◆ **WHAT TO DO**:
Translate this sentence from the Fidel Castro entry into Spanish: "Castro called for an all‐out popular insurrection against the regime in March 1958."

◆ **EXCERPT**:

>>

Castro Ruz, Fidel
(b. 13 Aug. 1927).
Prime Minister of Cuba 1959–76; President 1976–
Early career
A trained lawyer who assisted the poor, he was imprisoned after leading an abortive revolt on 26 July 1953. Released after a general amnesty in 1955, he went to Mexico, where he gathered and trained a group of about eighty resistance fighters, including his brother, Raul, and Che Guevara. They returned to Cuba secretly on 2 December 1956, and subsequently waged guerrilla warfare against the hated Batista dictatorship. Castro called for an all‐out popular insurrection against the regime in March 1958. Throughout this period of guerrilla warfare and after, his authority was based on unrivalled leadership skills, charisma, and fabrication of myth. His 1953 group of fighters became the romantic ‘26 July movement’, while his guerrilla campaign from 1956 onwards transformed him into some latter‐day Robin Hood in the popular image.

<<

◆ **DATA**:
>>

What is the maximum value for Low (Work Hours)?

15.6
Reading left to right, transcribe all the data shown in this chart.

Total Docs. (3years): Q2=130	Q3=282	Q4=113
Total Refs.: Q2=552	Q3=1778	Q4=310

<<

◆ **ANSWER TO THIS PROBLEM**:
Castro llamó a una insurrección popular total contra el régimen en marzo de 1958.